TEXT SECTION.
------------------------------------------------------------

# Look at my horse, my horse is amazing!



## Can He Star (Mar 9, 2011)

awesome! he looks lovely !


----------



## Britt (Apr 15, 2008)

Very beautiful horse!


----------



## Tayla101 (Jun 9, 2012)

very handsome


----------



## Terre (Oct 23, 2011)

You do have a reason to be a proud momma. He is pretty and I don't think that there is to many pictures.


----------



## Country Woman (Dec 14, 2011)

horse and young man handsome


----------



## Ripplewind (Mar 22, 2012)

Thanks guys! ^^ I love them both!


----------



## Skyseternalangel (Jul 23, 2011)

He's a handsome horse  Love the black and flaxen in his mane!

I do the opposite.. Western saddle, English bridle :lol:

But now he's got western things.. but they're mismatched atm hehe


----------



## palominolover (Apr 28, 2010)

Such a pretty horse . He has such a handsome face.


----------



## VanillaBean (Oct 19, 2008)

Beautiful horse! You look like a great team!


----------



## Ripplewind (Mar 22, 2012)

Thanks, guys! ^^


----------



## SaddleStrings (May 15, 2012)

What a lovely boy you have!


----------



## Flibuster (Jul 7, 2012)

I love paints! Your is especially pretty, the blue eyes are just gorgeous!

------------------------------------------------------------

DATASET CONTENT.
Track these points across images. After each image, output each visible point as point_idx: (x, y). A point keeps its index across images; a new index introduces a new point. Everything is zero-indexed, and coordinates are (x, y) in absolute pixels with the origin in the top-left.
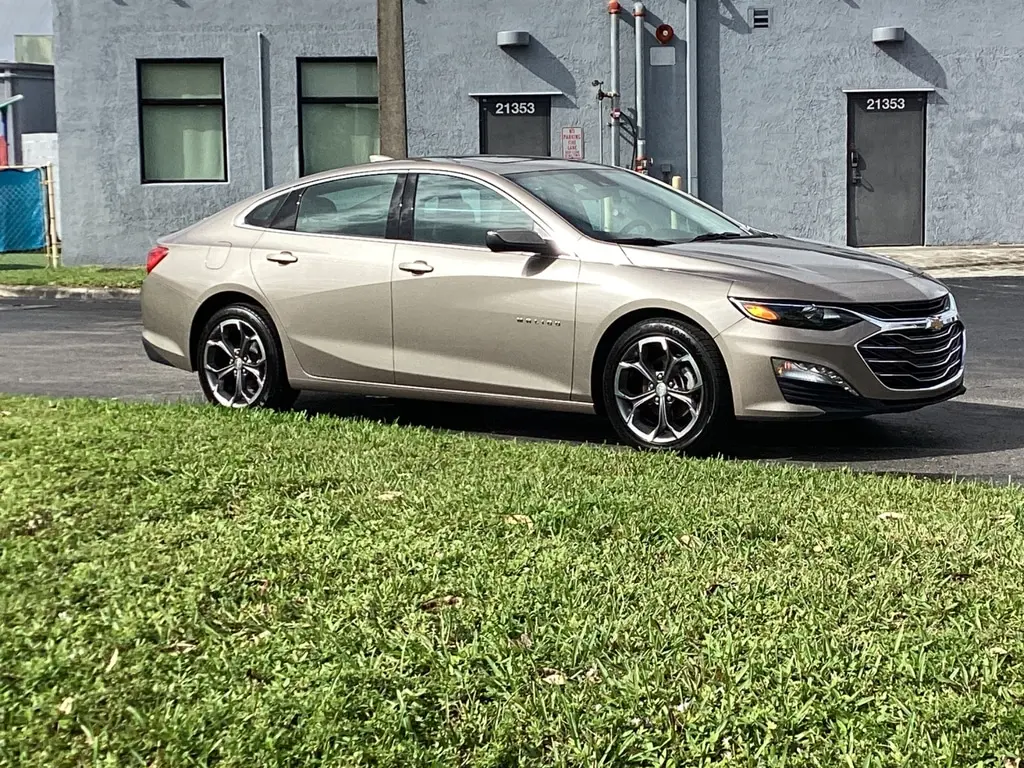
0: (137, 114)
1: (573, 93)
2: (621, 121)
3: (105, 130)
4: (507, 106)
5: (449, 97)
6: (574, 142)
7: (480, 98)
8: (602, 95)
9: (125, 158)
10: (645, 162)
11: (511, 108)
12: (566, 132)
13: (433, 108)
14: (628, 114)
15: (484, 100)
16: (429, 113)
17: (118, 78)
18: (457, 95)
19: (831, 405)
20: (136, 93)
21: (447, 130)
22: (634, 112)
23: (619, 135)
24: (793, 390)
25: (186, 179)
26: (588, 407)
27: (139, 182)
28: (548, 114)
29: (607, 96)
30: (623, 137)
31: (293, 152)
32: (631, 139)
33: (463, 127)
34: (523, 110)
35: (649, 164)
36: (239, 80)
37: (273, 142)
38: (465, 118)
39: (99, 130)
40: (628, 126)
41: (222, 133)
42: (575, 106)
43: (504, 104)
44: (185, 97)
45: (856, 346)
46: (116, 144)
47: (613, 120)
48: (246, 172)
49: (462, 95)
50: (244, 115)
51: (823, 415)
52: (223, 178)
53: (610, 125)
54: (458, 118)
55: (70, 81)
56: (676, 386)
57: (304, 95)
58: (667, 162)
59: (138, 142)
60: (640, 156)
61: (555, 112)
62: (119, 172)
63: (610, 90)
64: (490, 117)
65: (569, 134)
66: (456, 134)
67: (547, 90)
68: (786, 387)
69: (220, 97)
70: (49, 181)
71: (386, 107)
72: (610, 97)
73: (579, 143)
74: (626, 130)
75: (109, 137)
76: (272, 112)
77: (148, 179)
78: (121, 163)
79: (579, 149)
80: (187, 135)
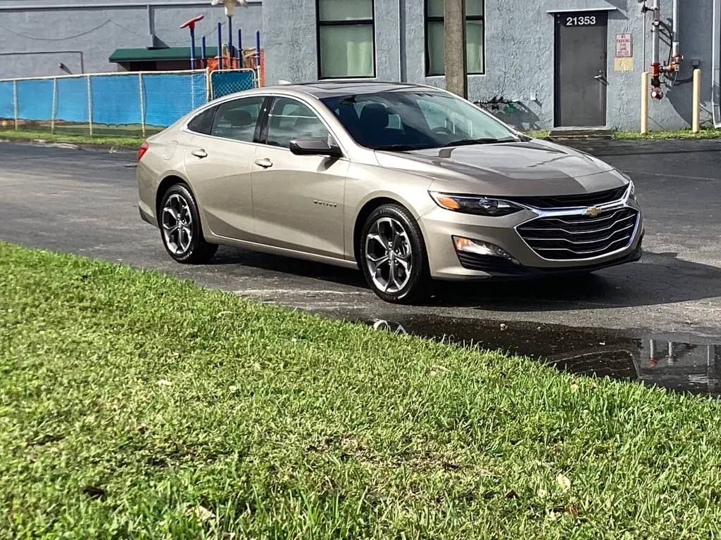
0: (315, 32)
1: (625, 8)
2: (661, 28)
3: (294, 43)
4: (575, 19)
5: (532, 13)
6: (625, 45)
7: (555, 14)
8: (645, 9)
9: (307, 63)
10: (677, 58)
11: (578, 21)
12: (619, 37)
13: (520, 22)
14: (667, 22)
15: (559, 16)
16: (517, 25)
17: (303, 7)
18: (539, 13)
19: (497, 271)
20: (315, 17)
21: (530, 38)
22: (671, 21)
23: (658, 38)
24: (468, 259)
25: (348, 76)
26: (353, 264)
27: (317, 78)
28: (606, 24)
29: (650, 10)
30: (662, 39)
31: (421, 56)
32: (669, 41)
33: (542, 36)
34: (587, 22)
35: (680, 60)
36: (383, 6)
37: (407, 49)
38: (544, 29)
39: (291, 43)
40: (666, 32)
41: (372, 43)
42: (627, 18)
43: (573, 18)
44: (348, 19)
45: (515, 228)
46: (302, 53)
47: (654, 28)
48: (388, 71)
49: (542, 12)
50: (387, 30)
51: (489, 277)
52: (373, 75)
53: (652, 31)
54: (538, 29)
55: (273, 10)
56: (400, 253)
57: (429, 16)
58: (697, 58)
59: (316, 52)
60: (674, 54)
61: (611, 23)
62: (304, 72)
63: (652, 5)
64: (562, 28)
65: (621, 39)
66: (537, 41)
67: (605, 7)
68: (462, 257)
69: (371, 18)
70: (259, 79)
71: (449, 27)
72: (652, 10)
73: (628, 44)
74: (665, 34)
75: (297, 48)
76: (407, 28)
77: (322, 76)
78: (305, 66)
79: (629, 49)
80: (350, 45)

------------------------------------------------------------

WHAT TO WORK ON.
Return the passage of the horse forum thread above, word for word, from "I do the opposite.." up to and including "(Apr 28, 2010)".

SOLUTION TO THE EXERCISE.
I do the opposite.. Western saddle, English bridle :lol:

But now he's got western things.. but they're mismatched atm hehe


----------



## palominolover (Apr 28, 2010)